Single Methylome Analysis:
- Run the BisStat application on the parsed PointData from NovoalignBisulfiteParser to generate aggregate methylation statistics and fraction methylation tracks. For amplicon datasets, increase the min read depth threshold to 30. BisStat scores all xxCxx contexts for methylation using two methods. The first is simply a tabulation of the number of converted Cs and non-convertedCs found in a given context in each alignment. No thresholds are set except those used when parsing the text novoalignments. The second method looks at each reference C in a particular context and uses a binomial p-value to test whether that C is methylated. The expect is set to the observed non-converted C rate from the fully un methylated lambda sequence alignments. This expect represents a combination of the fraction of non conversion and sequencing error. P-values were converted to FDRs using the Benjamini & Hochberg (REF) method to control for multiple testing. Each reference C displaying an FDR of 0.01 or less is considered methylated. This latter method is sensitive to the read depth in a given dataset and can only be used when comparing genomes sequenced to a similar depth. The tabulation method is rather insensitive to read depth but assumes a consistent sampling of all xxCxx contexts across the genome between different methylomes.
- BisStat generates several summary graph files in bar format for visualizing the per base fraction methylation and associated FDR for Cs that meet a minimum read coverage, defaults to 8. It also calculates a smoothed window fraction methylation by taking the median of the per base fraction methylation scores.
- To identify regions with a particular fraction methylation, use the BisStatRegionMaker. To examine particular methylation contexts (e.g. mCG, mCHG, mCHH), first parse the methylome PointData with the ParsePointDataContexts application.
- To examine particular regions for their methylation state use the ScoreMethylatedRegions application. It can use randomly selected regions matched for chromosome, region length, number of observations, and GC content to calculate a p-value for differential methylation and fold enrichment over background. Alternatively, one can filter the methylome PointData for particular regions with the FilterPointData application and then pass this filtered data to BisStat to generate the context summary statistics.

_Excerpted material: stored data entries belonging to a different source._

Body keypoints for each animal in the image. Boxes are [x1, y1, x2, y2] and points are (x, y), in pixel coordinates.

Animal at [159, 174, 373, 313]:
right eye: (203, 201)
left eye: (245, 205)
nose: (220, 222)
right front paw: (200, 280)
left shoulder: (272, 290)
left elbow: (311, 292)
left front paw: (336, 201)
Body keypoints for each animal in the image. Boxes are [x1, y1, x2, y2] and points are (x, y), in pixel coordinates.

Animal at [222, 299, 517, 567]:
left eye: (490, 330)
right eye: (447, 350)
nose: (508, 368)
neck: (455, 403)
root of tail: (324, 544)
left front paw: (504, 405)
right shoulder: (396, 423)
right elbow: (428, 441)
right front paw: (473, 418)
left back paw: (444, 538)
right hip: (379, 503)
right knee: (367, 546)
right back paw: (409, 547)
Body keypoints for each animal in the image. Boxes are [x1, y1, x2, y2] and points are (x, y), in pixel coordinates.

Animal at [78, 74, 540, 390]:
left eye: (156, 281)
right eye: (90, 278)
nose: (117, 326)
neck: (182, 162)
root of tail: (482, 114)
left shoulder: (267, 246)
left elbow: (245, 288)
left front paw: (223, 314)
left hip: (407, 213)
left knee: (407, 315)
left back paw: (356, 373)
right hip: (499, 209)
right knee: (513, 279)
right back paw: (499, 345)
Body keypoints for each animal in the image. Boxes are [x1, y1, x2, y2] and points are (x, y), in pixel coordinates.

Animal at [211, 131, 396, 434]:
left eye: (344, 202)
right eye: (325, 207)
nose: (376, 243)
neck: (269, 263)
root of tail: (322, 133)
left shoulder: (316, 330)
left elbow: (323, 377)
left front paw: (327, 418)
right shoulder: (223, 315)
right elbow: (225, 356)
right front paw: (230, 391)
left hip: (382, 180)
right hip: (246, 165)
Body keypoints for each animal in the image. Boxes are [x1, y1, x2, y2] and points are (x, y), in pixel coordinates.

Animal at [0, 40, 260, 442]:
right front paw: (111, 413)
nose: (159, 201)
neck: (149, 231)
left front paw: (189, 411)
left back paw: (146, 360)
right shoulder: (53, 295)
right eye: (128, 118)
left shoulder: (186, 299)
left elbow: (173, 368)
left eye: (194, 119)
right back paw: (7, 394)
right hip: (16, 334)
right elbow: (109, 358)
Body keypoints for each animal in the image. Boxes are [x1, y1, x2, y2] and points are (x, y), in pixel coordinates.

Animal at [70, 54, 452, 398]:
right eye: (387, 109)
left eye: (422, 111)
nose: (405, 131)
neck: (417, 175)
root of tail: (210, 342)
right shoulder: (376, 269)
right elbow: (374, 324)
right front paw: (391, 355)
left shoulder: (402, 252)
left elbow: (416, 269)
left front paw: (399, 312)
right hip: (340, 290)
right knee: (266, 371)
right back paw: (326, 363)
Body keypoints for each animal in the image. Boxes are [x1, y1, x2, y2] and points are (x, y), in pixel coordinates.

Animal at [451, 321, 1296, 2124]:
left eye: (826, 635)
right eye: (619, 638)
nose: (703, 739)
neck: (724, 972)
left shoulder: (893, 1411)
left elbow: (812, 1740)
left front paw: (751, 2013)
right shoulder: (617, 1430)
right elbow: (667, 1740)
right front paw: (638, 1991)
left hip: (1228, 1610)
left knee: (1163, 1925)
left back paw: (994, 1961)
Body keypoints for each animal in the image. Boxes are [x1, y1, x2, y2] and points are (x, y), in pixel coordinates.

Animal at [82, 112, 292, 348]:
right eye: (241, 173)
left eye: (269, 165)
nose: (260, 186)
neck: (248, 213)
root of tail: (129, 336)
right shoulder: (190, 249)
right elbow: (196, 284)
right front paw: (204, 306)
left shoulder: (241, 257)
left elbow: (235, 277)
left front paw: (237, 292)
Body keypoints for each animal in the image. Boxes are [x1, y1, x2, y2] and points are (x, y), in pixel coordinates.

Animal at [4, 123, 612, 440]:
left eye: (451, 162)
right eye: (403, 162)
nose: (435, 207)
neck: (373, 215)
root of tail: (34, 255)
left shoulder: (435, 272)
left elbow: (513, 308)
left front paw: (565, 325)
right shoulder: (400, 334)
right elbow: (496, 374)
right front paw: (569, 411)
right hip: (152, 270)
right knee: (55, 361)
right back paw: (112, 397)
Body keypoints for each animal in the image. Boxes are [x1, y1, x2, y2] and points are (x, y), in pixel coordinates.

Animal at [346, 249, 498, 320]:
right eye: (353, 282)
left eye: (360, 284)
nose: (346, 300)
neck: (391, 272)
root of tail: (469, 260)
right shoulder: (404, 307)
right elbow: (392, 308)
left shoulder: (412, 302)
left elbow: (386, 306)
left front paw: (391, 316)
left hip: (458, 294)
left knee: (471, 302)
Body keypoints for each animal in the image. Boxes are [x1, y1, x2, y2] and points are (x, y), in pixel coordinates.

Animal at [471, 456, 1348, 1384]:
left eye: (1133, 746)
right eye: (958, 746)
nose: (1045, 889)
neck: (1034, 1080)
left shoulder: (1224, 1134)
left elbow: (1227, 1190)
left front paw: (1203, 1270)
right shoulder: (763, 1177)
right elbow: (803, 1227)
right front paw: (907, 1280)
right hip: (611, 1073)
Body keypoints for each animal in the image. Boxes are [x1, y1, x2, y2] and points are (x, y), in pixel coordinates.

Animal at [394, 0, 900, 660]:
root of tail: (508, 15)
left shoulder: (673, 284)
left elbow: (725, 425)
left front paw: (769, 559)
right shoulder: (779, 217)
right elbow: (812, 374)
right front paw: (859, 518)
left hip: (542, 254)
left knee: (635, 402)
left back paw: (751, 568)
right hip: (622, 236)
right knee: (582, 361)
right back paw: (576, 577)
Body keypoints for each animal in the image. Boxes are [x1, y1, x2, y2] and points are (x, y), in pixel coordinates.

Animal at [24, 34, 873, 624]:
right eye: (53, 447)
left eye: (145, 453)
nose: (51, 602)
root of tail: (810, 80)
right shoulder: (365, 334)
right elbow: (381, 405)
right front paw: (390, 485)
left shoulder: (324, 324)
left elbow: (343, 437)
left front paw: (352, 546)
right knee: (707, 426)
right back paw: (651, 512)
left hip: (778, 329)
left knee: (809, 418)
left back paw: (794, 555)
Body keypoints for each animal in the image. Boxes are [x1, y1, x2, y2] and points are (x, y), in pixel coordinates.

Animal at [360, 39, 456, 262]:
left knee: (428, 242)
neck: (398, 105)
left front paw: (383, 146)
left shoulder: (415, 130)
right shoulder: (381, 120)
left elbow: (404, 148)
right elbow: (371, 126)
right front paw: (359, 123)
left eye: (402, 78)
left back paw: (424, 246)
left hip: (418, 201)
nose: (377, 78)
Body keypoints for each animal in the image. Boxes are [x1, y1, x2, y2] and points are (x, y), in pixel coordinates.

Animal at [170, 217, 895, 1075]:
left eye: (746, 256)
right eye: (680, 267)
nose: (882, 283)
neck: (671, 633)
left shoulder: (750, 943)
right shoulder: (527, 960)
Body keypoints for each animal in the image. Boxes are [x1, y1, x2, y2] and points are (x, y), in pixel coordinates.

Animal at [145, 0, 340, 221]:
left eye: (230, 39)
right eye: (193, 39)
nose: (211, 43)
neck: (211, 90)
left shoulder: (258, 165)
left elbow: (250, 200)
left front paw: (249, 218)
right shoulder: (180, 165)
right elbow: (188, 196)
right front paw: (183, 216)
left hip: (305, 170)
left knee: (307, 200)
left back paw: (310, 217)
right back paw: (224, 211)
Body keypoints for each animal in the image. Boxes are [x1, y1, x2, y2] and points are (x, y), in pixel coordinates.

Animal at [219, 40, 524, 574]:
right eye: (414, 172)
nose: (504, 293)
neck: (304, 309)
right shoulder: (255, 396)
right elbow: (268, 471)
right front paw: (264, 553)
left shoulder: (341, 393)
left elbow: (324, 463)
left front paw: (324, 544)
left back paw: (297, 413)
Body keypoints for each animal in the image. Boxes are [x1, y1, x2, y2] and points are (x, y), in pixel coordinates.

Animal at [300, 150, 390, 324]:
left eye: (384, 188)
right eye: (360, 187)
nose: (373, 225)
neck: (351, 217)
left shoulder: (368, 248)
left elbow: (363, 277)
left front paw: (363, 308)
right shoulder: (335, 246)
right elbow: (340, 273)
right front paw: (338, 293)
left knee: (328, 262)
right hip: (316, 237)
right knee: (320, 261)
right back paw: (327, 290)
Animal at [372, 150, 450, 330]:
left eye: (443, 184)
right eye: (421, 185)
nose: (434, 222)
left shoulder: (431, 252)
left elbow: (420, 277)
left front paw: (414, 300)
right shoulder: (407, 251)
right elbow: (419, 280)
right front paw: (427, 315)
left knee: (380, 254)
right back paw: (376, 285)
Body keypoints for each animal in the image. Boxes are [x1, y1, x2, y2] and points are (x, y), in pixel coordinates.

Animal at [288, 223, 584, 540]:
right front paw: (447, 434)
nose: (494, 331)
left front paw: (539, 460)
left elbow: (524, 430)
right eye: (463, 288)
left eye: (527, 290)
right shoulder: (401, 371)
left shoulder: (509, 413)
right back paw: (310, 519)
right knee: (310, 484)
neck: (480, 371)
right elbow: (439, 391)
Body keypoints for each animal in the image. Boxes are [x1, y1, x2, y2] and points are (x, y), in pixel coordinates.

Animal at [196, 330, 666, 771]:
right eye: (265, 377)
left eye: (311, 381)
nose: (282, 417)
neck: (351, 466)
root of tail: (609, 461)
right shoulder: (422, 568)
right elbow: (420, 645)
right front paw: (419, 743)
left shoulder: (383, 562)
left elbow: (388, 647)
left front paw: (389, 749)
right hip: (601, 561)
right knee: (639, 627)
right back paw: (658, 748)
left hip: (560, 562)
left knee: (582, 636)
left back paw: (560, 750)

- Class average plots of methylation over particular genomic annotations can be generated using the BisSeqAggregatePlotter. This application takes a list of regions (e.g. transcription start sites +/- 5kb) and collects, inverts negative strand region data, scales, and sums the methylome data into a single aggregate region. A per base fraction methylation is calculated for bases with eight or more observations in the aggregate. Lastly, several median smoothed fraction methylation scores are calculated using sliding windows of 5, 10, and 25% max region size. These can then be plotted using Excel or R.
Comparative Methylome Analysis:
- Two applications have been developed to identify regions of differential methylation between methylomes. The first, BisSeq, takes parsed methylome PointData from two experiments and uses a sliding window to score each window for differential methylation using a fisher exact or chi-square test. The p-values are controlled for multiple testing by converting to FDRs using the Benjamini and Hochberg (REF) method. A good start is to take overlapping 1.5kb windows that meet or exceeded an FDR of 30 (0.001) and also show a log2Ratio of 2 (4x fold difference). A spread sheet output of differentially methylated regions is generated as well as the window level FDR and log2 ratio (fraction methylation treatment/ fraction methylation control) data as bar file graphs for visualization in IGB.
- The second application, DefinedRegionBisSeq, functions analogously to BisSeq but scores user defined regions (e.g. gene promoters, CpG islands) for differential methylation.